Complete the following ▸
**1)** Using the passage on trial witnesses and technology, answer the following:
(a) What is the title of Louis Nizer's autobiography?
(b) In what year did Nizer pass away?
(c) What has technological innovation taken off the stand?
**2)** Reproduce the passage on trial witnesses and technology word for word, from "In his autobiography, My" to "off the stand.".

In his autobiography, My Life in Court, the great trial lawyer Louis Nizer talked about litigation as a game of probability. Witnesses are put on the stand and testify to an event or chain of events. While their testimony may be truthful, it may not be accurate. Memories are flawed and witnesses view events from a particular vantage point, often not incorporating a scene’s entirety.
One wonders if Nizer—who passed away in 1994—would view things differently today. iPhone videos, photographs, audio recordings, and emails memorializing real-time recollections eliminate jury guessing games and reduce the need for witnesses. Does counsel really need eyewitness testimony of a car accident also captured on an iPhone? In a theoretical sense, just as automation has taken workers off the production line, technological innovation has taken witnesses off the stand.

Dataset content ▸
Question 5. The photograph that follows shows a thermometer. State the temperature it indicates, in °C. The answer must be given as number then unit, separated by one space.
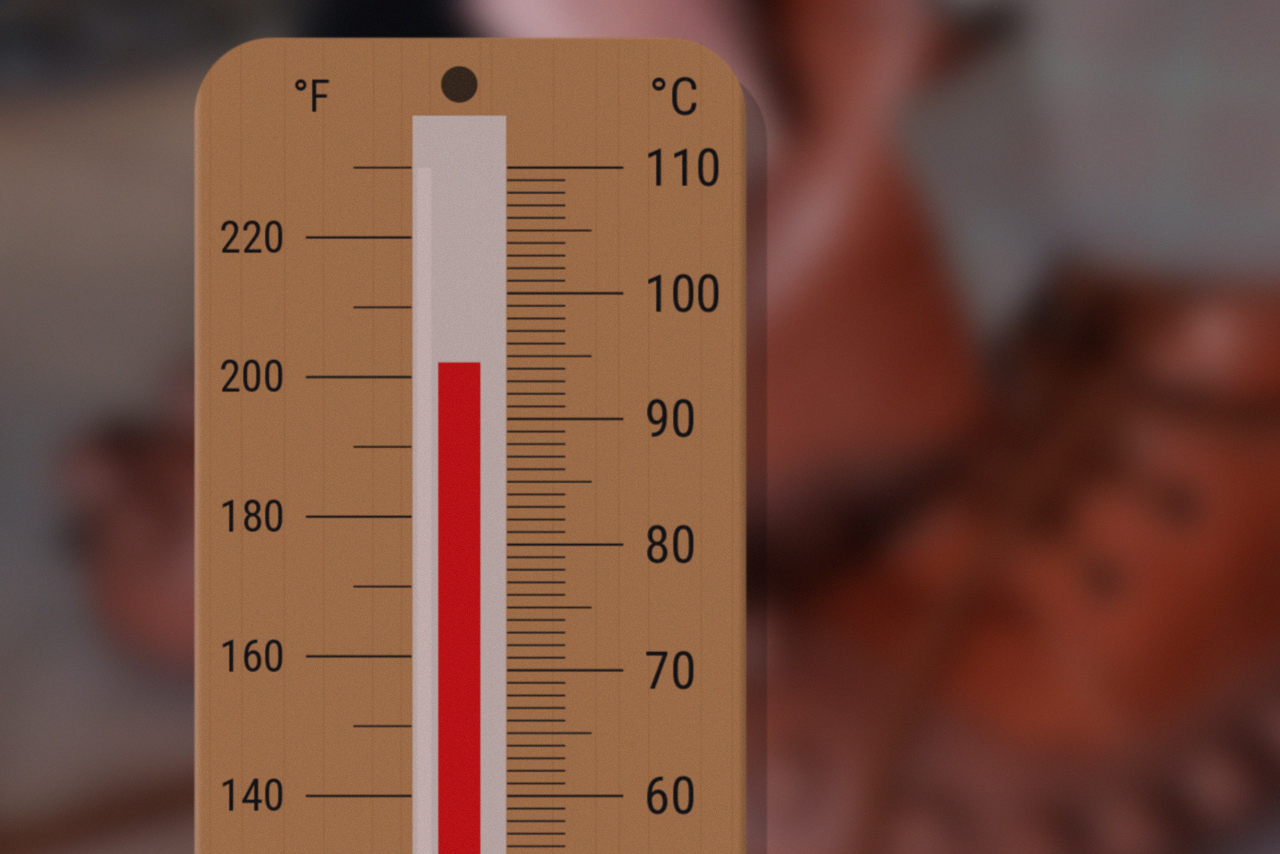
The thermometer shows 94.5 °C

Results for each task ▸
**1)**
(a) My Life in Court
(b) 1994
(c) Witnesses

**2)**
In his autobiography, My Life in Court, the great trial lawyer Louis Nizer talked about litigation as a game of probability. Witnesses are put on the stand and testify to an event or chain of events. While their testimony may be truthful, it may not be accurate. Memories are flawed and witnesses view events from a particular vantage point, often not incorporating a scene’s entirety.
One wonders if Nizer—who passed away in 1994—would view things differently today. iPhone videos, photographs, audio recordings, and emails memorializing real-time recollections eliminate jury guessing games and reduce the need for witnesses. Does counsel really need eyewitness testimony of a car accident also captured on an iPhone? In a theoretical sense, just as automation has taken workers off the production line, technological innovation has taken witnesses off the stand.